In November, Communist China downgraded its diplomatic status with the tiny European country of Lithuania from a full ambassador to a charge d’affaires, Then in early December, the Communist Party in Beijing ordered multinational companies to sever ties with the tiny European nation of Lithuania or be shut out of the market in mainland China.
So why is China coming down on this small European country like a ton of bricks?
It goes back a couple of years. In 2019, the Lithuanian Department of State Security called out Communist China in its annual report on threats to their country. Soon after, President Gitanas Nauseda warned against rising Chinese investment in developing Lithuania’s ports. This was allowed to simmer until May 2021, when Lithuania bailed from the “17+1 format.” This China-proposed program involved cooperation with the countries of Central and Eastern Europe with Beijing regarding infrastructure. Lithuania took a hard look at China’s Huawei company offering 5G infrastructure in Europe and found that Chinese-made phones have chips in them that could be used to censor anti-Bejing content.
China reacted by recalling its ambassador in August, who obviously wasn’t being very effective at getting Lithuania to go along with the rest of Europe.
In September, Lithuania’s Defense Ministry declared that Huawei, along with Xiaomi, and OnePlus(also Chinese companies) were a threat to their national security and told their citizens not to buy Chinese-made phones.
Then the Lithuanians doubled down again. They invited Taiwan, or the Republic of China to open an office in the capital, Vilnius. Not a formal embassy with full relations mind you, just an office called, “The Taiwanese Representative’s Office.” This name choice was intentional. Most other countries refer to such officers as coming from Taipei, the capital of Taiwan, but not by the name of the country. You see, Beijing views Taiwan as belonging to them. It is a rebellious province they want to have back as a part of the mainland. The Chinese in Taiwan say that they are the actual government of China in exile on the island after the Maoist Revolution seized power after WWII. They assert that the Communists in Beijing have never ruled Taiwan and if they have anything to say about it, they never will.
Taiwan also makes phones and telecom equipment and this is what Lithuania is after. Phones without censorship chips in them or having all their calls, emails, and text messages routed through servers controlled by the Communist Party in Beijing. This is data that China would hoover up and analyze for intelligence purposes as a matter of absolute certainty. It would also give Communist China de-facto control over data services in Europe that they could shut off on a whim or when it was of strategic importance in a conflict.
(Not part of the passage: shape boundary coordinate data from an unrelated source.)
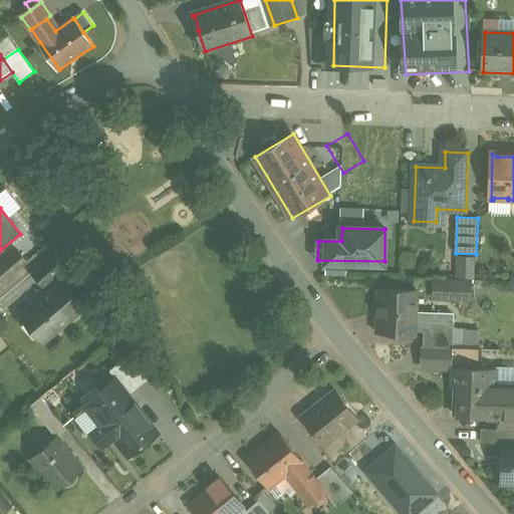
[(19,250),(0,266),(0,277),(4,282),(29,262),(19,250)]
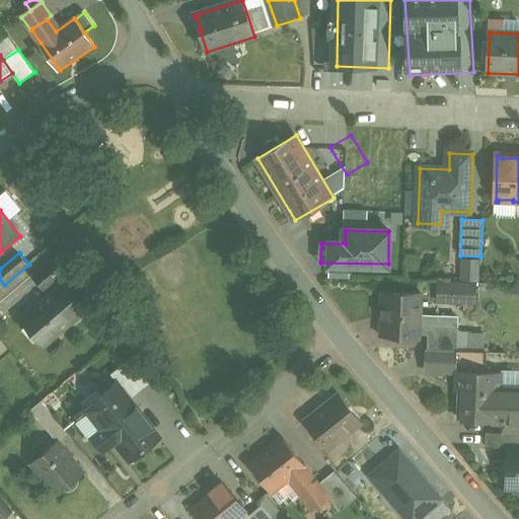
[(59,257),(34,279),(45,291),(69,270),(59,257)]
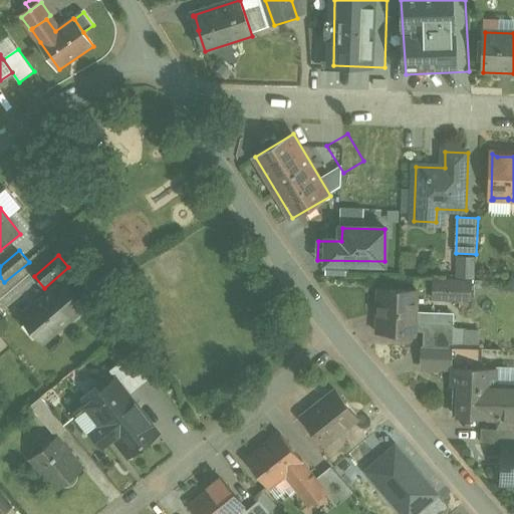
[(474,259),(460,258),(459,277),(474,278),(474,259)]
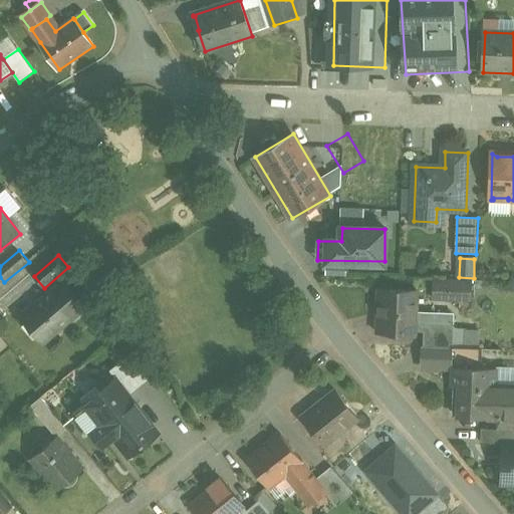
[(473,282),(435,281),(434,299),(472,300),(473,282)]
That was the last straw for the Communist Party and they are showing their fangs by trying to enforce a boycott of international companies against Lithuania, including hundreds of companies in countries that are part of the European Union, which is supposed to be one big happy family of European economies that compete with China, not kowtow to their demands. China has erased Lithuania from its customs system as well, which pretty much closes the country to Lithuanian and could also invalidate the VISAs of any Lithuanians in China. This is a matter of sufficient seriousness that Lithuania shuttered its embassy and evacuated all its personnel.
If China could figure out a way to fly bombers near the Lithuanian coast, they would probably do that as well.
Lithuania elected a conservative government in their last general election and these moves are a reflection of their values. They are anti-communist, deeply suspicious of Russia, and want the continuous involvement(and protection) of the United States in Europe. In keeping with this, Lithuanian representatives recently visited the United States and secured a $600 million trade deal which is also a signal of U.S. support for their position against China.
The EU for its part is backing Lithuania and promising the usual unnamed “consequences” if Bejing doesn’t take a step back. We will have to wait to see if the EU actually means it. It may also serve as a moment of clarity for European nations heavily dependent on goods from China that even that rubber novelty dog-poop they order from Shanghai can have long strings attached.
This conflict also shows the two faces of Communist China, the smiling face that promises easy credit terms and free trade from Chinese owned companies and the angry face of retribution when the Communists in Beijing don’t get what they want and they throw the full weight of their government behind extortionate and coercive means to get entire countries in line behind them. And that is the true face behind all those smiles.